The SkyPoint Observation Deck is situated on levels 77 and 78 of the Q1 skyscraper in Queensland, Australia. The Q1 held the title of the tallest residential building in the world between 2005 and 2011 and is now the 11th tallest. It is the only beachside observation deck in Australia and can accommodate 400 people. From the deck, visitors can see all the way to Brisbane, the Gold Coast hinterland, Byron Bay, and the Pacific Ocean.

Those who want a little more action can pay an additional fee and try out SkyPoint Climb. It is the highest external building climb in Australia, and the climbing starts at level 77. Almost 300 stairs lead to the Q1 Spire, while you enjoy fantastic views. Those who really have no problem with heights can walk along the edge of the stairs and ignore the internal handrail, as well as the 270-meter (885 feet) vertical drop below their feet.[6]

4 Bihar Glass Bridge

The Hangzhou glass bridge in China served as inspiration for the spectacular glass bridge that overlooks the forests and mountains of Rajgir in the Nalanda district in Bihar, India. The bridge is part of a jungle safari that also includes glass-covered cabins that can accommodate eight tourists each. These cabins form part of a ropeway that gets tourists up close with the forests.

It is hoped that the new glass bridge attraction will increase the number of tourists in the area. The 25-meter-long (85 feet) and 61-meter-high (200 feet) bridge can hold 40 visitors at a time. The bridge will be one of a variety of activities for tourists, which include visiting the Son Bhandar caves and taking a dip in the hot water springs of Brahma Kund.[7]

3 Step into the Void

“Step into the Void” almost sounds like a horror movie, but it is, in fact, a vertigo-inducing tourist attraction formally known as the Aiguille du Midi skywalk. It is situated high up in the French Alps at an altitude of 3,842 meters (12,600 feet). “The Void” consists of a glass box with a glass floor, allowing visitors an unobstructed look at the dramatic landscape.

§ **Supplied records**
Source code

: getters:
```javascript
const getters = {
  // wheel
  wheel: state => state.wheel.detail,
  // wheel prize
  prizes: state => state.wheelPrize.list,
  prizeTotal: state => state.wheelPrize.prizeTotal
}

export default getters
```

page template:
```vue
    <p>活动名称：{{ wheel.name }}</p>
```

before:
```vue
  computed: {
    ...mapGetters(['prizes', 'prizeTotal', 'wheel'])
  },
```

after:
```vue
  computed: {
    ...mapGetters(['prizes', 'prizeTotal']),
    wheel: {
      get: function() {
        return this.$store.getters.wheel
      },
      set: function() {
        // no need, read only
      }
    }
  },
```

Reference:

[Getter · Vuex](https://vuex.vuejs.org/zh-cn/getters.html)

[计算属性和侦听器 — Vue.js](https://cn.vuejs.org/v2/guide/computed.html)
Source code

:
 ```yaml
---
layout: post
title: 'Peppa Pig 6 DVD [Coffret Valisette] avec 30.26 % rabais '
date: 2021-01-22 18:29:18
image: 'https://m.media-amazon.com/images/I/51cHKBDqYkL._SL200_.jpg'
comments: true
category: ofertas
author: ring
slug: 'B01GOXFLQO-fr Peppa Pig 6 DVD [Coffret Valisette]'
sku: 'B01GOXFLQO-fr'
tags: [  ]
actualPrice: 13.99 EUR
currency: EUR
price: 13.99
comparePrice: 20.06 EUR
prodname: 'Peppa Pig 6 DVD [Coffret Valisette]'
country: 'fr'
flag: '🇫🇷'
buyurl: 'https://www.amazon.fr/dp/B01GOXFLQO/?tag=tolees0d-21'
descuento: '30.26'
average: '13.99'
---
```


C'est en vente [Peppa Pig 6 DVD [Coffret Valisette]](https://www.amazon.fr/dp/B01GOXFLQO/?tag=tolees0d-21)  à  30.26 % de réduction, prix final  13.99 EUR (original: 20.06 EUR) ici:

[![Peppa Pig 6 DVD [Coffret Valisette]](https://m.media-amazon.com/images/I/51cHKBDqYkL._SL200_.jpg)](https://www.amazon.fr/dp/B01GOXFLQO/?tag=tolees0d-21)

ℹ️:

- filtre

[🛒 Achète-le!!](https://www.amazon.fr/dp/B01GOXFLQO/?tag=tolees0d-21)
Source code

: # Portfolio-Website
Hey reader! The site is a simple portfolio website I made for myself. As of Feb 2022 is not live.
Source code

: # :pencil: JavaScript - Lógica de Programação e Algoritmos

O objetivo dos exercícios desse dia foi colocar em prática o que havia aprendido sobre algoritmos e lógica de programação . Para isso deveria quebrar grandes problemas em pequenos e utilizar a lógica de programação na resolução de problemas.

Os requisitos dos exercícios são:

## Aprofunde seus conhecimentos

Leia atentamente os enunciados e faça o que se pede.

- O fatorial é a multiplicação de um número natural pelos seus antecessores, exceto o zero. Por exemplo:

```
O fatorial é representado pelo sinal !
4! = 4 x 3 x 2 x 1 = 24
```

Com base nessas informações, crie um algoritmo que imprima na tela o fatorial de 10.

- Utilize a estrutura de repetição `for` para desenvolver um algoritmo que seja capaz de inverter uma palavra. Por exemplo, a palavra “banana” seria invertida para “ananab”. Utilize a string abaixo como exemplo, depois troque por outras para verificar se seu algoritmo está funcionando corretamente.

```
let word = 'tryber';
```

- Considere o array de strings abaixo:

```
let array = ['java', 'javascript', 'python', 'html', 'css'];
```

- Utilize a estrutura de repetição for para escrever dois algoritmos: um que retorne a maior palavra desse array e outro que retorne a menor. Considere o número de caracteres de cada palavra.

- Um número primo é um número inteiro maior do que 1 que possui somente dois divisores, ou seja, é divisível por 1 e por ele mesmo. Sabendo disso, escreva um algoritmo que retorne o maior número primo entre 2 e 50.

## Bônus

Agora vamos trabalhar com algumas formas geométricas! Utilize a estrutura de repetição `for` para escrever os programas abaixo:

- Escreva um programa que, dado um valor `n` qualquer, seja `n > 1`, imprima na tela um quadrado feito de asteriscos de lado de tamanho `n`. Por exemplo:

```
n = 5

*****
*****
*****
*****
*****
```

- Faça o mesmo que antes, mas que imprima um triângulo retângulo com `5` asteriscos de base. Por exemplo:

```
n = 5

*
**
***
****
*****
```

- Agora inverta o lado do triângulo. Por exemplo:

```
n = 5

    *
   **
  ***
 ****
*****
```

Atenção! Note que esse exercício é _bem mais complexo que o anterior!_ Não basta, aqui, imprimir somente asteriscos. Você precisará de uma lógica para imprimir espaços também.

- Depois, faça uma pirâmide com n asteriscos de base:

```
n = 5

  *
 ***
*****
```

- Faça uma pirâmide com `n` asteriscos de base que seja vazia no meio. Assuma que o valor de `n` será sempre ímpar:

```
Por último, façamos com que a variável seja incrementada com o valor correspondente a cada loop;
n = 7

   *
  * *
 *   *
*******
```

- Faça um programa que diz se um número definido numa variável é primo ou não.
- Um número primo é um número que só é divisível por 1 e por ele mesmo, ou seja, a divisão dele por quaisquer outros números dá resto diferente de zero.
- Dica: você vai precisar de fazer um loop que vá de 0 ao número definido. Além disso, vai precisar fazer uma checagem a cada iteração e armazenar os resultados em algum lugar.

§ **Using the information**
[1] Answer these questions from the text on tourist attractions, one per line:
(a) Which levels of the Q1 skyscraper hold the SkyPoint Observation Deck?
(b) How many visitors can the Bihar glass bridge hold at a time?
(c) At what altitude does the Aiguille du Midi skywalk sit?
[2] Resume the text on tourist attractions after its final sentence, continuing the section on "Step into the Void."

§ **Numbered answers**
[1]
(a) Levels 77 and 78
(b) 40 visitors
(c) 3,842 meters (12,600 feet)

[2]
A small elevator has been installed to get tourists to the glass box, and there is also a cable car that travels to the summit of the mountain. The Aiguille du Midi is a peak in the Mont Blac massif, and for those who are not avid mountain climbers or hikers, the skywalk is the closest you can get to Mont Blanc.[8]

2 Glass Love Bridge

There are many incredible places to see and things to do in Vietnam, including hiking in national parks, gazing in awe at the wonder of Halong Bay, and visiting Ho Chi Minh City. In 2019, the country debuted yet another tourist attraction in the form of the 5D Love Bridge. The bridge is Vietnam’s first glass suspension bridge with 5D effects and was built in only four months. The 80-meter-long (262 feet) structure offers 30 special effects in total and was designed with the theme of love in mind. It is 20 meters (66 feet) high and offers impressive views of the immense mountains and forests of Moc Chau.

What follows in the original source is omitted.